[WHAT TO PRODUCE]:
Nothing but the records, transcribed exactly, should appear in the answer; leave the pictures out.

[THE RECORDS]:
◆ ◆ ◆ ◆ ◆

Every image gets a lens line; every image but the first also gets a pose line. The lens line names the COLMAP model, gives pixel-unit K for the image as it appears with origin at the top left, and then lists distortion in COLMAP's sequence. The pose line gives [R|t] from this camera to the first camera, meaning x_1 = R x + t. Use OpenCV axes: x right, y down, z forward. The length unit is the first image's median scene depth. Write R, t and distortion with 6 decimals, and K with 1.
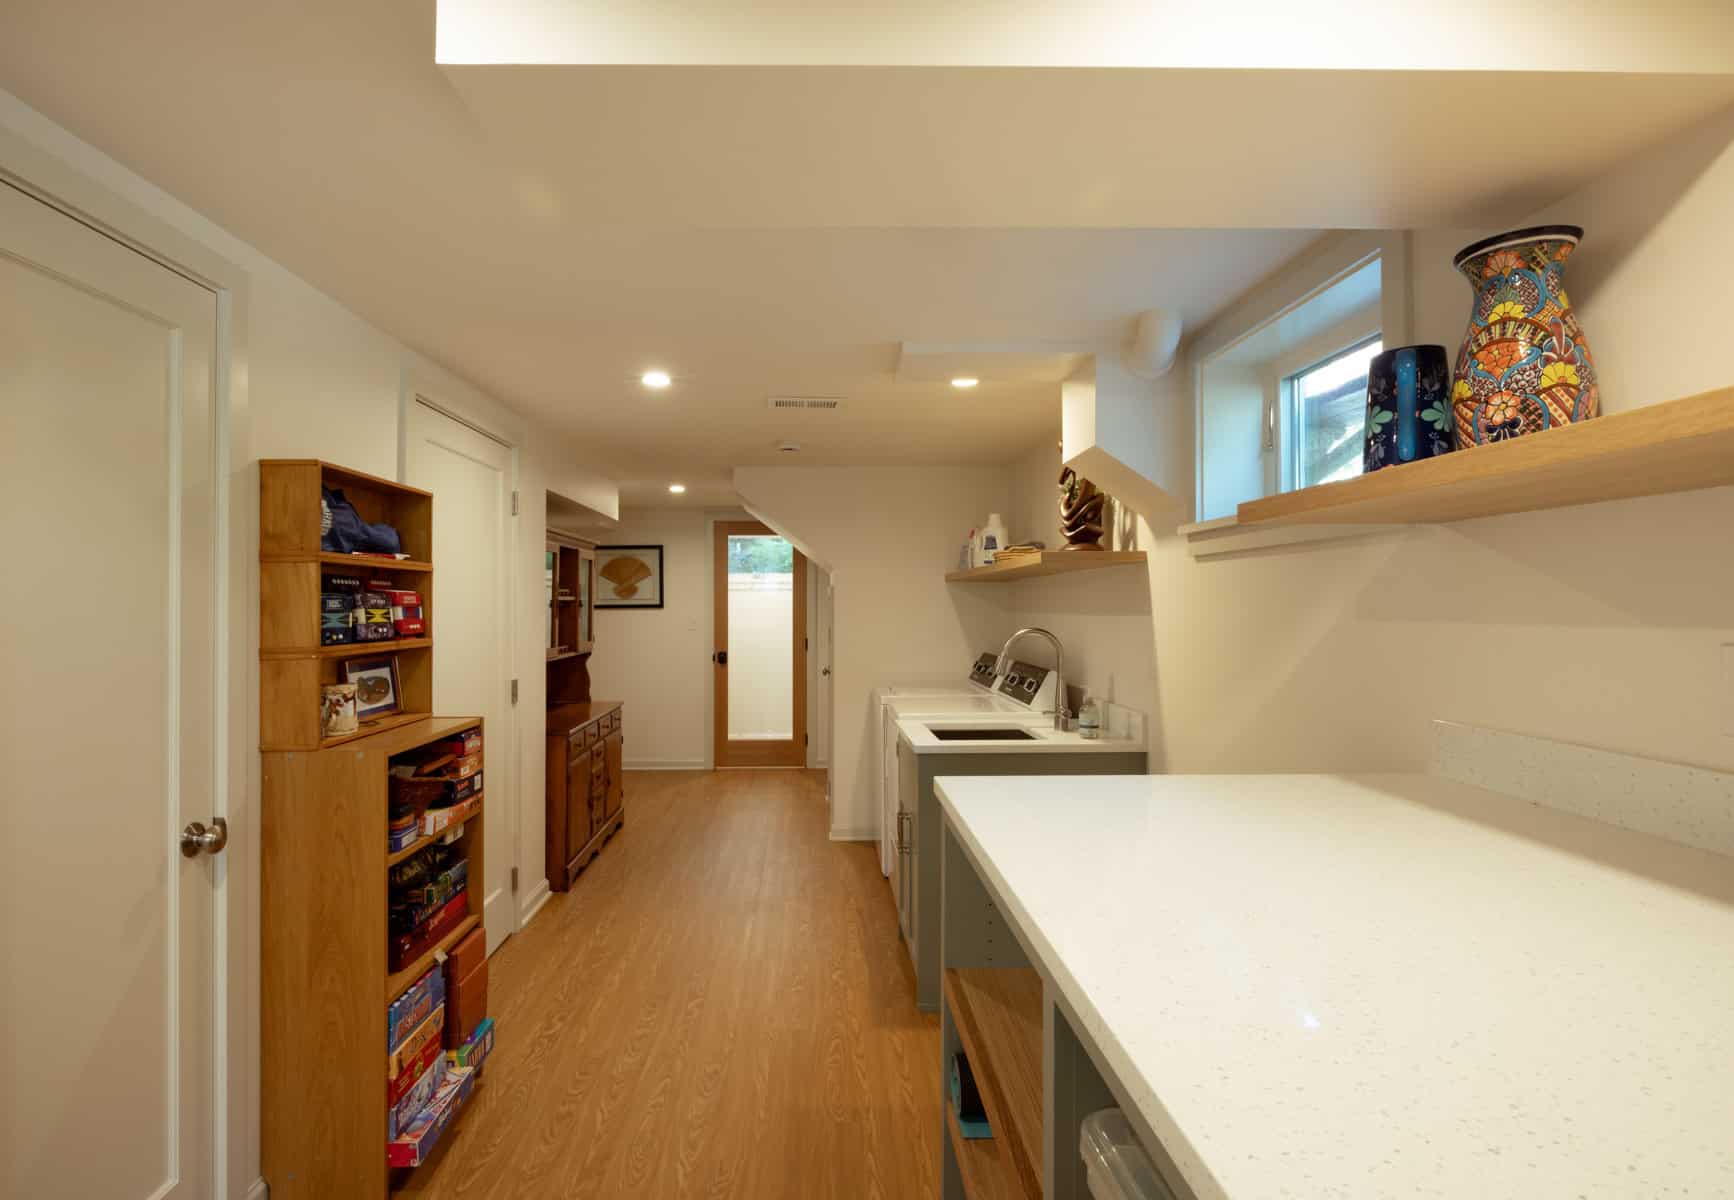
lens RADIAL K [[884.1, 0, 817.5], [0, 884.1, 610.3], [0, 0, 1]] dist [-0.001556, -0.000800]
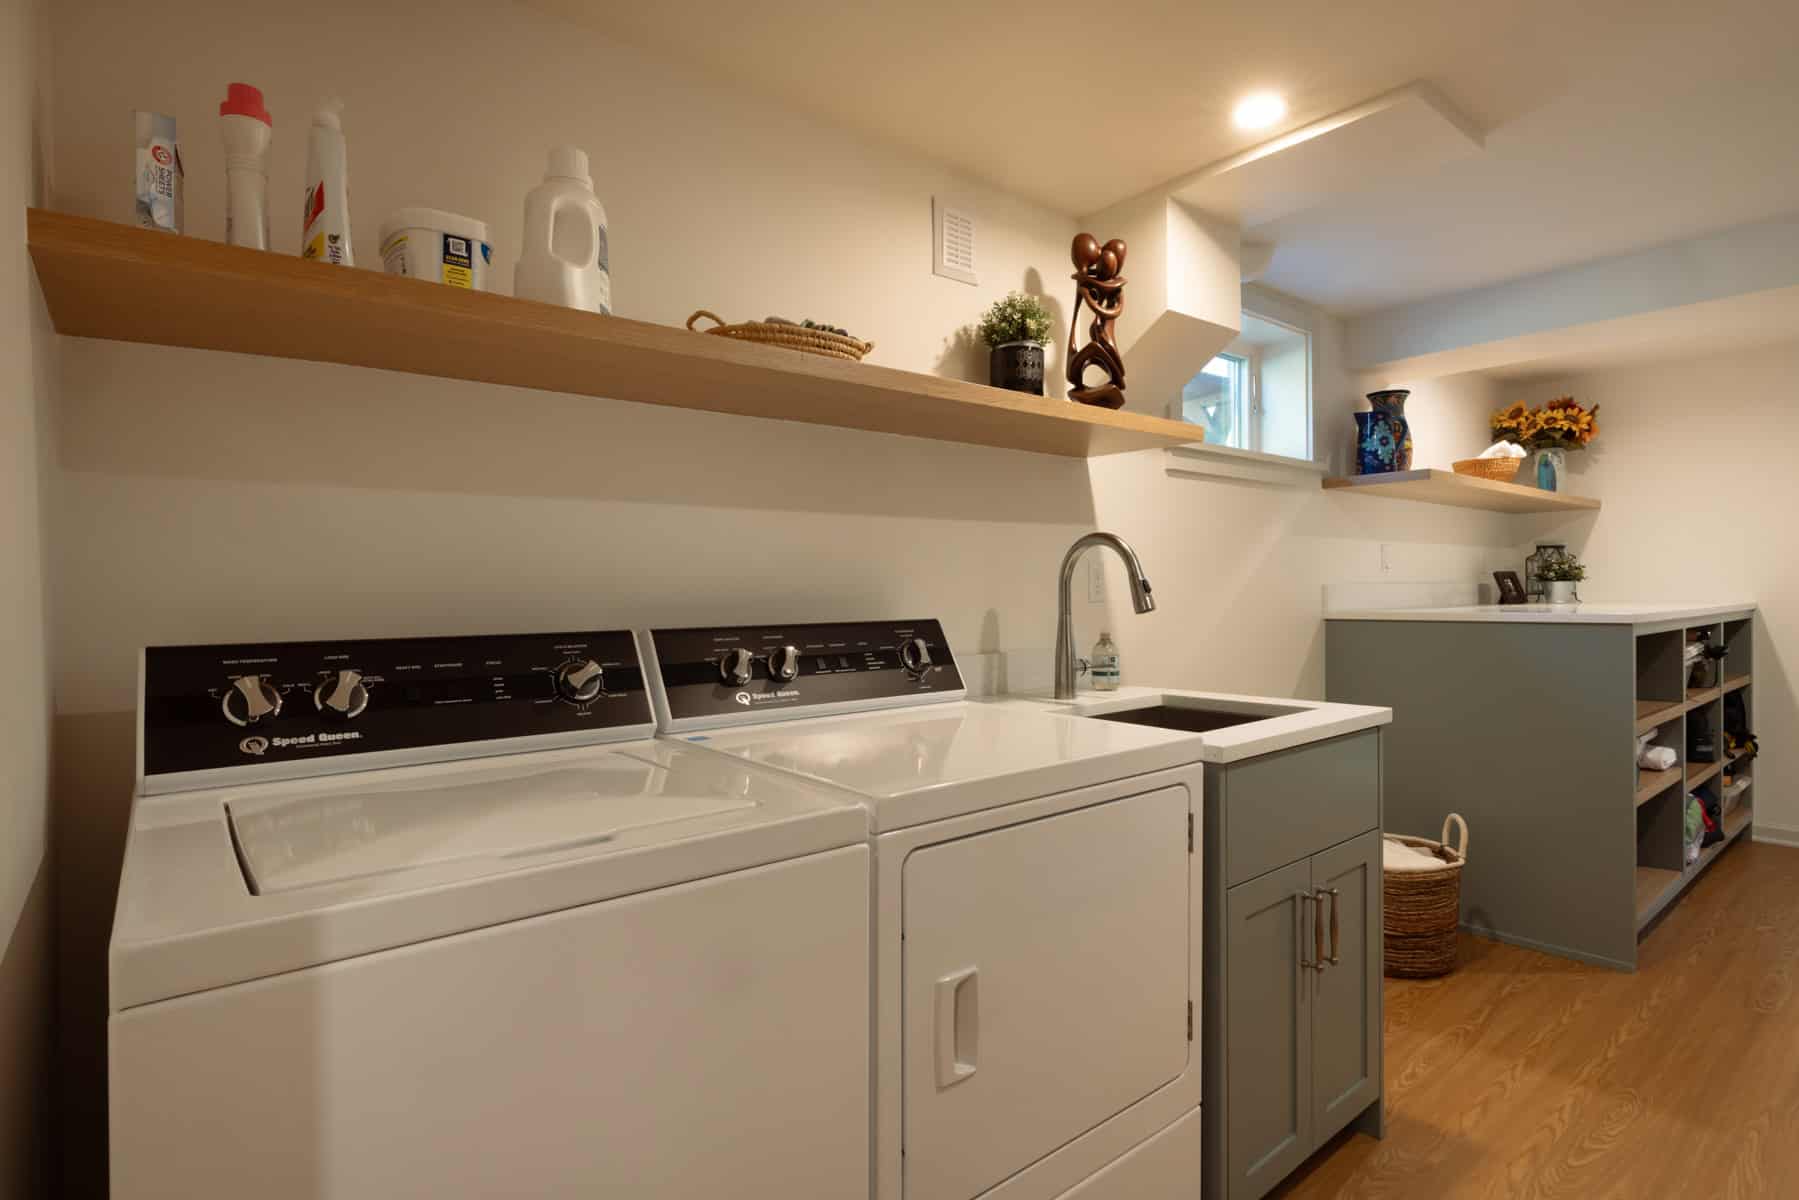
lens RADIAL K [[927.6, 0, 896.8], [0, 927.6, 613.6], [0, 0, 1]] dist [-0.002279, 0.002570]
pose [[-0.635530, -0.009424, 0.772018, -0.195406], [0.015069, 0.999584, 0.024607, 0.074171], [-0.771929, 0.027272, -0.635124, 1.934170]]
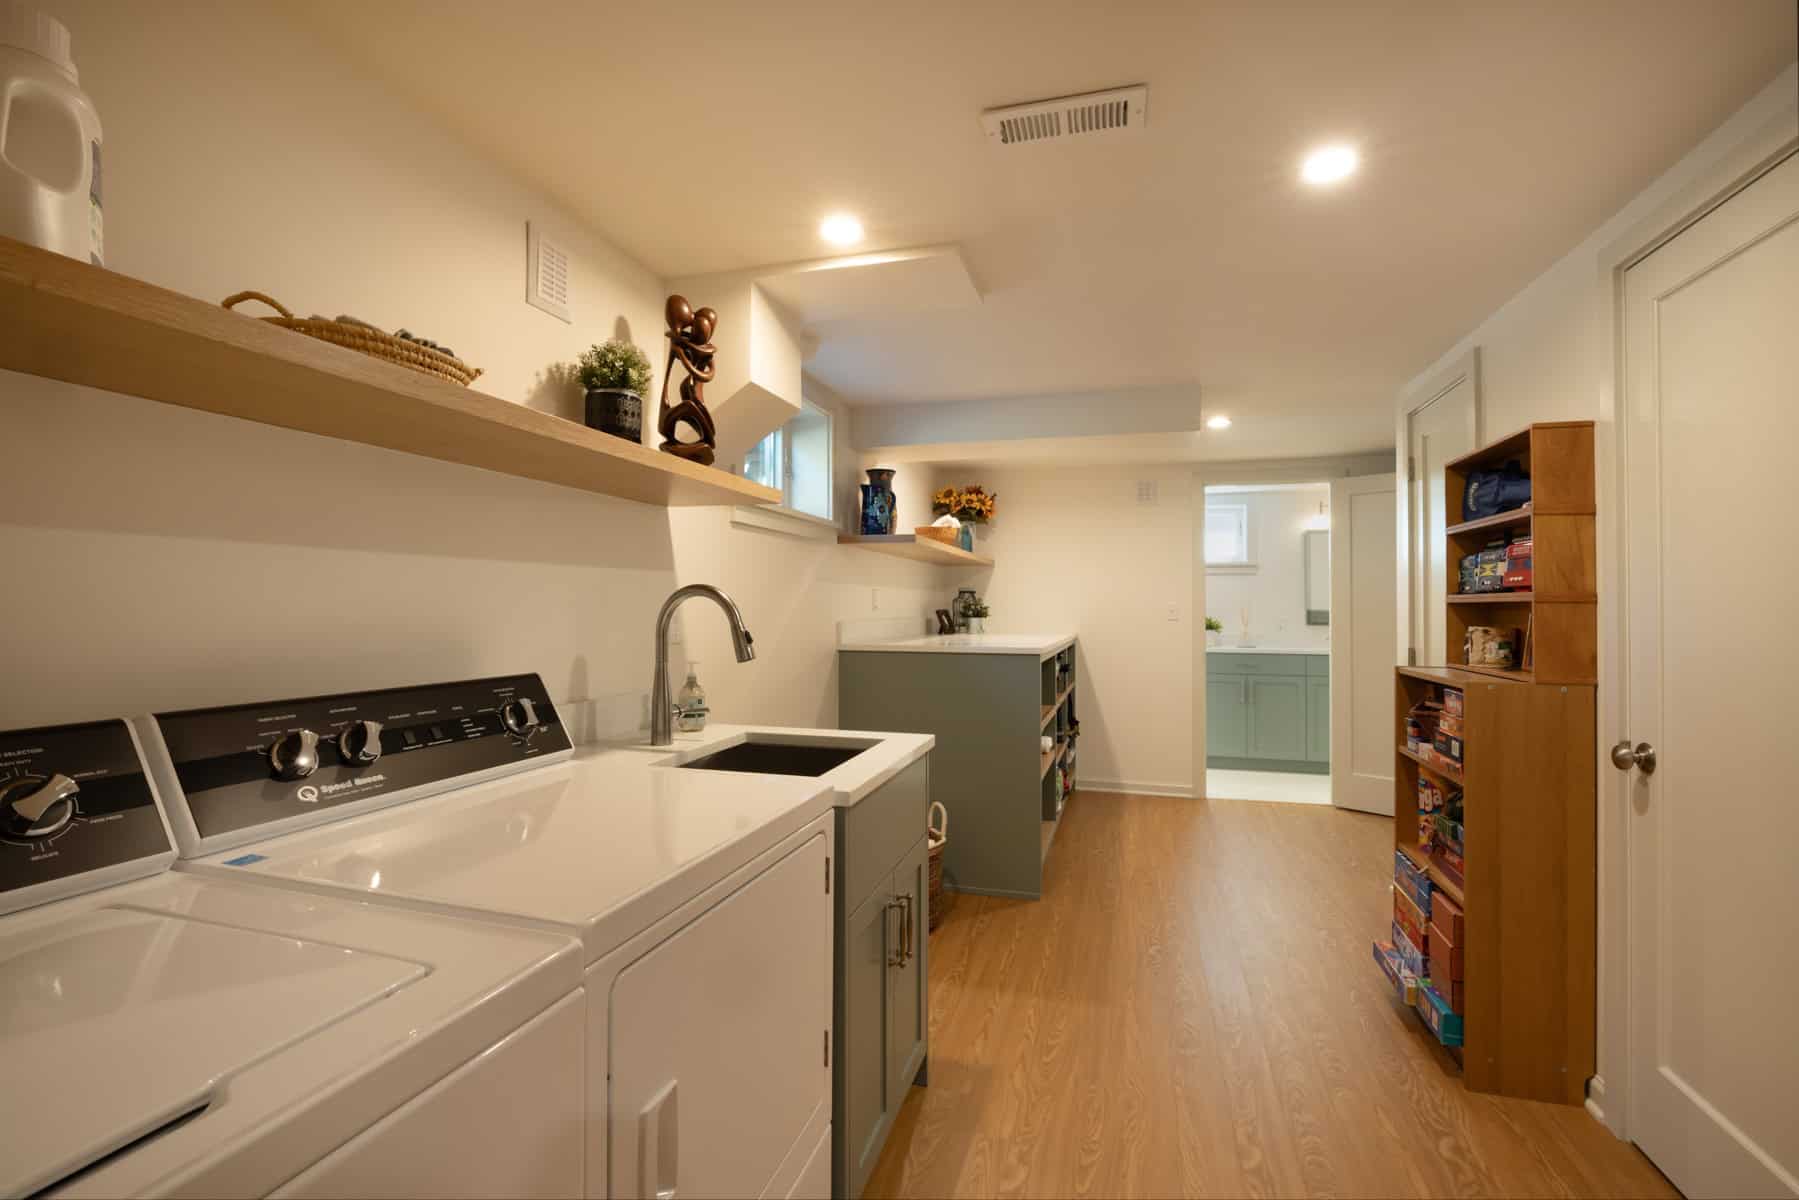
lens RADIAL K [[809.1, 0, 909.6], [0, 809.1, 615.1], [0, 0, 1]] dist [-0.007237, -0.000639]
pose [[-0.960288, -0.004207, 0.278979, -0.073955], [-0.001084, 0.999935, 0.011351, 0.046199], [-0.279009, 0.010598, -0.960230, 1.936887]]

◆ ◆ ◆ ◆ ◆

[YOUR SOLUTION]:
Every image gets a lens line; every image but the first also gets a pose line. The lens line names the COLMAP model, gives pixel-unit K for the image as it appears with origin at the top left, and then lists distortion in COLMAP's sequence. The pose line gives [R|t] from this camera to the first camera, meaning x_1 = R x + t. Use OpenCV axes: x right, y down, z forward. The length unit is the first image's median scene depth. Write R, t and distortion with 6 decimals, and K with 1.
lens RADIAL K [[884.1, 0, 817.5], [0, 884.1, 610.3], [0, 0, 1]] dist [-0.001556, -0.000800]
lens RADIAL K [[927.6, 0, 896.8], [0, 927.6, 613.6], [0, 0, 1]] dist [-0.002279, 0.002570]
pose [[-0.635530, -0.009424, 0.772018, -0.195406], [0.015069, 0.999584, 0.024607, 0.074171], [-0.771929, 0.027272, -0.635124, 1.934170]]
lens RADIAL K [[809.1, 0, 909.6], [0, 809.1, 615.1], [0, 0, 1]] dist [-0.007237, -0.000639]
pose [[-0.960288, -0.004207, 0.278979, -0.073955], [-0.001084, 0.999935, 0.011351, 0.046199], [-0.279009, 0.010598, -0.960230, 1.936887]]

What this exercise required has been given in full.